Can someone answer and explain how to do the following problem: [(1/2i)²] * (-2i)²

Did you intend \(\displaystyle \ \bigg[\bigg(\dfrac{1}{2}i\bigg)^2\bigg](-2i)^2 \ ?\)


Or, did you intend \(\displaystyle \ \bigg[\bigg(\dfrac{1}{2i}\bigg)^2\bigg](-2i)^2 \ ?\)

 

[pka]

Did you intend \(\displaystyle \ \bigg[(\dfrac{1}{2}i\bigg)^2\bigg](-2i)^2 \ ?\)

Or, did you intend \(\displaystyle \ \bigg[\bigg(\dfrac{1}{2i}\bigg)^2\bigg](-2i)^2 \ ?\)

Thank you for pointing out the need for grouping symbols.
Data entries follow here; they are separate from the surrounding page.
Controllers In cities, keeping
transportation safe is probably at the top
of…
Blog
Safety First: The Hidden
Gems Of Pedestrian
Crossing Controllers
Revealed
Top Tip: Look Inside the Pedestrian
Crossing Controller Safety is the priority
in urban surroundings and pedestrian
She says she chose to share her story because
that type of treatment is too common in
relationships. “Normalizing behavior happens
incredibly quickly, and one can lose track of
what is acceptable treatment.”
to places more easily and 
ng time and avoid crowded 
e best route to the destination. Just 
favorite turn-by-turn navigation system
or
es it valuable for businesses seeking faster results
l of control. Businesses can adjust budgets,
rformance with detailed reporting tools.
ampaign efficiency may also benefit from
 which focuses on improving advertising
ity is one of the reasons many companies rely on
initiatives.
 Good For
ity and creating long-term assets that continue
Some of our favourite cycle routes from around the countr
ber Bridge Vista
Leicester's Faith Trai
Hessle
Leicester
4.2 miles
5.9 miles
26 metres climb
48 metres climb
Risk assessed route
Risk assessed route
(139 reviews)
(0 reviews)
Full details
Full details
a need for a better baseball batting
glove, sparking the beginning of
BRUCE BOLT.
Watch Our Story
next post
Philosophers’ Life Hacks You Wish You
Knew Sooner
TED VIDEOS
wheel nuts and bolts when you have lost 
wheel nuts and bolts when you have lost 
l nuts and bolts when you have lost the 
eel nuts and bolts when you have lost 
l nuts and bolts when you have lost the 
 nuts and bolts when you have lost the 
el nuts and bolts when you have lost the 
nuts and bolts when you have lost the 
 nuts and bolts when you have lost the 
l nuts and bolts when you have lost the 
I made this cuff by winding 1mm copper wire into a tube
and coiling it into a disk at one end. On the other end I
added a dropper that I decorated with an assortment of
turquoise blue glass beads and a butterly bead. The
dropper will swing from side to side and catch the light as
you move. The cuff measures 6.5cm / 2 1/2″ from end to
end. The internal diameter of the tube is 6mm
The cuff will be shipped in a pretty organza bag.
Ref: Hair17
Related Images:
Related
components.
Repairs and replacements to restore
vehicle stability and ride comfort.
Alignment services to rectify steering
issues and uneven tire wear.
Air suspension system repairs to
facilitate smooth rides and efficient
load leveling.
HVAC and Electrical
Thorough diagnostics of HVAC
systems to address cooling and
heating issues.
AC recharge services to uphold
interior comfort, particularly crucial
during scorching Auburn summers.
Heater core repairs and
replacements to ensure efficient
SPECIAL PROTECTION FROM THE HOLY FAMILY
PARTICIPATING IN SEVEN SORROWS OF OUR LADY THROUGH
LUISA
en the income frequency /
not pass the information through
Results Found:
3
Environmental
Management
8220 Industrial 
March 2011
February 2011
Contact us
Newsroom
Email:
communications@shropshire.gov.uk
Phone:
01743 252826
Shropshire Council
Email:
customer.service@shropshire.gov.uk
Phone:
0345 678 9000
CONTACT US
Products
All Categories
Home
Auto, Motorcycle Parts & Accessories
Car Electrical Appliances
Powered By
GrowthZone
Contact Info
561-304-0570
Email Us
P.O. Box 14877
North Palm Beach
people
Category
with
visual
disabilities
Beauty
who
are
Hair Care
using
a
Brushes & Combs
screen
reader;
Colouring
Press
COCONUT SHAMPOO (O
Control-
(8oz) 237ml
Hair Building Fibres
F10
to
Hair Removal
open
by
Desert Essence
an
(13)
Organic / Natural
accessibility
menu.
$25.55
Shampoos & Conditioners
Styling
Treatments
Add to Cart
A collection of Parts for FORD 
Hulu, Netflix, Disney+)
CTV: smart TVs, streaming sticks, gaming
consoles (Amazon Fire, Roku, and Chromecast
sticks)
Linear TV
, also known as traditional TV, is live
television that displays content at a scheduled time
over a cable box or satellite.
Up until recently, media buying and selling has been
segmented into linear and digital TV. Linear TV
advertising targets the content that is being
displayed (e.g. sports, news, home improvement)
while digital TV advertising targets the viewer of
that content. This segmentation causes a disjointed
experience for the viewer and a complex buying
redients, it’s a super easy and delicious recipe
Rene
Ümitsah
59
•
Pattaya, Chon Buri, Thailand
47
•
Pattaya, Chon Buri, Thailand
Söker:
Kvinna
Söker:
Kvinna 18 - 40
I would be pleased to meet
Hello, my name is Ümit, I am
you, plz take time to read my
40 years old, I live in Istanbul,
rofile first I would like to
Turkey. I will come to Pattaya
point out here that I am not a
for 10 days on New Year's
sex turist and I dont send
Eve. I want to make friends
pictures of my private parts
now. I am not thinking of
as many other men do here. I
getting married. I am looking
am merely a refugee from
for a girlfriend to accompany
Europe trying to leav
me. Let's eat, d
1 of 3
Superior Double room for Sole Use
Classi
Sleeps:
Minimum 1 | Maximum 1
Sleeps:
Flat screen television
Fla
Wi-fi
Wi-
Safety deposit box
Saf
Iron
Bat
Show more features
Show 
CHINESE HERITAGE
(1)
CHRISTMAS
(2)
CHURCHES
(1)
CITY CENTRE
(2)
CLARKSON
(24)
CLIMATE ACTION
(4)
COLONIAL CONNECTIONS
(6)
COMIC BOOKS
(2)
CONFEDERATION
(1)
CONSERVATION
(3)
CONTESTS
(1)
We should all stress their use in every posting.

The irony is in this case it makes makes no difference: \(\displaystyle \bigg[(\dfrac{1}{2}i\bigg)^2\bigg](-2i)^2 =\ \bigg[\bigg(\dfrac{1}{2i}\bigg)^2\bigg](-2i)^2 \ \)
Reason: \(\displaystyle i^n=\pm 1\), a real number for any even integer \(\displaystyle n\).